Spy Game est une oeuvre hybride, mélangeant les époques (années 70, 80, 90), mixant les souvenirs cinématographiques (films d'espionnage, films de guerre), fusionnant deux formes de cinéma - le politique et l'action.
A ce titre, la chronologie et la mise en exergue d'événements historiques (Vietnam, Berlin Est, Liban, Chine) auraient mérité un traitement plus original, plus fidèle à ces périodes. De même le "rajeunissement" des acteurs est peu crédible. Redford a autant de rides et de bide en 76 qu'en 91. A cela s'ajoute quelques surenchères de style, comme la surdramatisation du temps (un plan arrêté, noir et blanc, avec l'heure qui s'affiche) et on frôlerait presque le ridicule. Enfin, visuellement, on nage dans le cliché : flash back en bleu grisé, image pseudo techno traitée comme dans Enemy of the State, etc...

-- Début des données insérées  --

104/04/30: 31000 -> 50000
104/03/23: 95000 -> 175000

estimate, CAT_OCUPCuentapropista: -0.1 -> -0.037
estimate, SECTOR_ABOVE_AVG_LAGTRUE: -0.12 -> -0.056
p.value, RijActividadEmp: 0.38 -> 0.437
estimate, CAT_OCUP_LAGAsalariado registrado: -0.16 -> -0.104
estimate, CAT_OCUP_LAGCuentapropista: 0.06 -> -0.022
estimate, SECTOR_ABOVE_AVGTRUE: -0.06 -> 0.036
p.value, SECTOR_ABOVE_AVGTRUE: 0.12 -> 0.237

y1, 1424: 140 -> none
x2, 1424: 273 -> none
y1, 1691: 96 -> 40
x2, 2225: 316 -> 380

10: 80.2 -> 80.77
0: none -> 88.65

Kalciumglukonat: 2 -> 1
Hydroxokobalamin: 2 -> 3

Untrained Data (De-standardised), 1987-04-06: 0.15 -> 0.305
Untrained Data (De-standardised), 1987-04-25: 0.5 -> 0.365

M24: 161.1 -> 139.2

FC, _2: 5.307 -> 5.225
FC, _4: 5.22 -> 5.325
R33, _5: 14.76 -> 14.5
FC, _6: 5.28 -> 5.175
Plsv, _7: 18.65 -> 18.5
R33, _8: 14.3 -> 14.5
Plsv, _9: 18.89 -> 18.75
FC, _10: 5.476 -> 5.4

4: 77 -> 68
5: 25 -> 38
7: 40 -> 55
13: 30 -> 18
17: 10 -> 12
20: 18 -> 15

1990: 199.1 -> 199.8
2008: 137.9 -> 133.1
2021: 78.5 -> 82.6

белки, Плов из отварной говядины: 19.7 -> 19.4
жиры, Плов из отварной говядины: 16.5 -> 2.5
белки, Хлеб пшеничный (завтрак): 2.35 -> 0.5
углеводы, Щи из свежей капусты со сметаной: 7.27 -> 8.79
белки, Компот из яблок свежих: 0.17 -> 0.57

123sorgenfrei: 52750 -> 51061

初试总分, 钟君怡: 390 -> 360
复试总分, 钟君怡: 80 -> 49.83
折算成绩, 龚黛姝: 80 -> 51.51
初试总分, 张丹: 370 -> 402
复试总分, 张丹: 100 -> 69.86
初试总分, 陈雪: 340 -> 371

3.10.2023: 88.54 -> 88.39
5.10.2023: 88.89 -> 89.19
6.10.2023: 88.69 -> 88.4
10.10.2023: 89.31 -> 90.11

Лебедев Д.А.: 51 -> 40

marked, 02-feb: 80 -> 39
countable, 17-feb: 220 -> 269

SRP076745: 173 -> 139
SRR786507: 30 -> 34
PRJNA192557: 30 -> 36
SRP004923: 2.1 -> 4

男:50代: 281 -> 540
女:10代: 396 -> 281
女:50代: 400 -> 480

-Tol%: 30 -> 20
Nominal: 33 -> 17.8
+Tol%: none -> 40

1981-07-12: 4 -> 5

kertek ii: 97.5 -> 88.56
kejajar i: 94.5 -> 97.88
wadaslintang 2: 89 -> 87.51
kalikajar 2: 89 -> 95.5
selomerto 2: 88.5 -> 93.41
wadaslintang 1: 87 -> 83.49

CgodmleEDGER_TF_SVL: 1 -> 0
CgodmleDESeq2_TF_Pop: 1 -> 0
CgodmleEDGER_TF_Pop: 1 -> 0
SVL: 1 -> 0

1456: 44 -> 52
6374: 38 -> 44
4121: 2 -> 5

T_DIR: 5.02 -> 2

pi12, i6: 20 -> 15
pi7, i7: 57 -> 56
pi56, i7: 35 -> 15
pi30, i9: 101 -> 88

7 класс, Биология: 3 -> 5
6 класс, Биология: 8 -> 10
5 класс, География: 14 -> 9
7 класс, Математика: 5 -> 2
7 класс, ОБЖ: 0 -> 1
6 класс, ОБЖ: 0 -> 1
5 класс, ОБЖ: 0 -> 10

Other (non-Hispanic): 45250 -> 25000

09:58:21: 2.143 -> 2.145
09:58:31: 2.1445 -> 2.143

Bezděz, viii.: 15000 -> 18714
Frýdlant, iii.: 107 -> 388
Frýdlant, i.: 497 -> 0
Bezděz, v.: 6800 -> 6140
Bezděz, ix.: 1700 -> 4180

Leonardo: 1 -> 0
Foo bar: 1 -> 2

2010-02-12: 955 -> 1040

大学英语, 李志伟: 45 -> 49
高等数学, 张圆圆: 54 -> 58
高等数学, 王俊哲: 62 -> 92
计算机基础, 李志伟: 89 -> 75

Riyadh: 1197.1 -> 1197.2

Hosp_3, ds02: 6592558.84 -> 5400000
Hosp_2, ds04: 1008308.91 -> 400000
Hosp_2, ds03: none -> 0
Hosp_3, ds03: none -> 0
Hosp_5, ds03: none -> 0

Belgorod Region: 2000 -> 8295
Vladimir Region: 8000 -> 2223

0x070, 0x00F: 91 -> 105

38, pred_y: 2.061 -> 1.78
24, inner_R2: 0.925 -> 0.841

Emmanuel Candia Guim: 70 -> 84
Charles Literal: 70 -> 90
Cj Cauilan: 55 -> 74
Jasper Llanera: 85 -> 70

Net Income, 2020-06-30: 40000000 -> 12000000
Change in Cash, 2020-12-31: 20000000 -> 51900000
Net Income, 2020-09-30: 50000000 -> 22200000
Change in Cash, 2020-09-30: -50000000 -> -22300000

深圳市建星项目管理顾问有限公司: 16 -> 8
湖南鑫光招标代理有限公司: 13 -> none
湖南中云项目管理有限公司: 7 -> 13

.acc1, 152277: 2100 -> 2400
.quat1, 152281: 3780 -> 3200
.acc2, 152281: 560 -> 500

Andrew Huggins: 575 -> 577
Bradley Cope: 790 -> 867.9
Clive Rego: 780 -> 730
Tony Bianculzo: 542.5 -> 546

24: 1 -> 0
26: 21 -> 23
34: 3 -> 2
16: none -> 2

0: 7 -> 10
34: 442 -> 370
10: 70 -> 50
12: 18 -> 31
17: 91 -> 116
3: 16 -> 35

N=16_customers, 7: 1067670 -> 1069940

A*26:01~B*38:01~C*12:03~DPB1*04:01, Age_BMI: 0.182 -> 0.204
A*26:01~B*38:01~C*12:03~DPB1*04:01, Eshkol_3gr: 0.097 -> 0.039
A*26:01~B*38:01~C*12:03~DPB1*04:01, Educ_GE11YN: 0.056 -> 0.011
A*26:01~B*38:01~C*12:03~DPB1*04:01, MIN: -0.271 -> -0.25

Pourtant, malgré ces excès ou ces défauts, dont on ne s'étonne plus venant de Tony Scott - ancien prince de la pub, confondant la forme avec le fond - Spy Game est un thriller palpitant, presque passionnant, où l'on passe plus de temps à la réflexion, à maîtriser le temps, qu'à plonger dans l'action. Cette dernière n'est là que pour ponctuer le film et surtout mettre un lien entre Redford et Pitt, qui ne se croisent qu'à travers le passé. A l'instar de Boorman, il essaie de rendre le film d'espion plus intelligent, moins manichéen.
Ce passé est mouvementé, romanesque, aventureux. C'est un général à abattre au Vietnam, un transfuge qui doit passer à Berlin Ouest, un terroriste à tuer en plein Beyrouth. Il y a le maître et l'élève, le cynique et l'idéaliste, deux espions très doués qui travaillent ensemble pendant 10 ans.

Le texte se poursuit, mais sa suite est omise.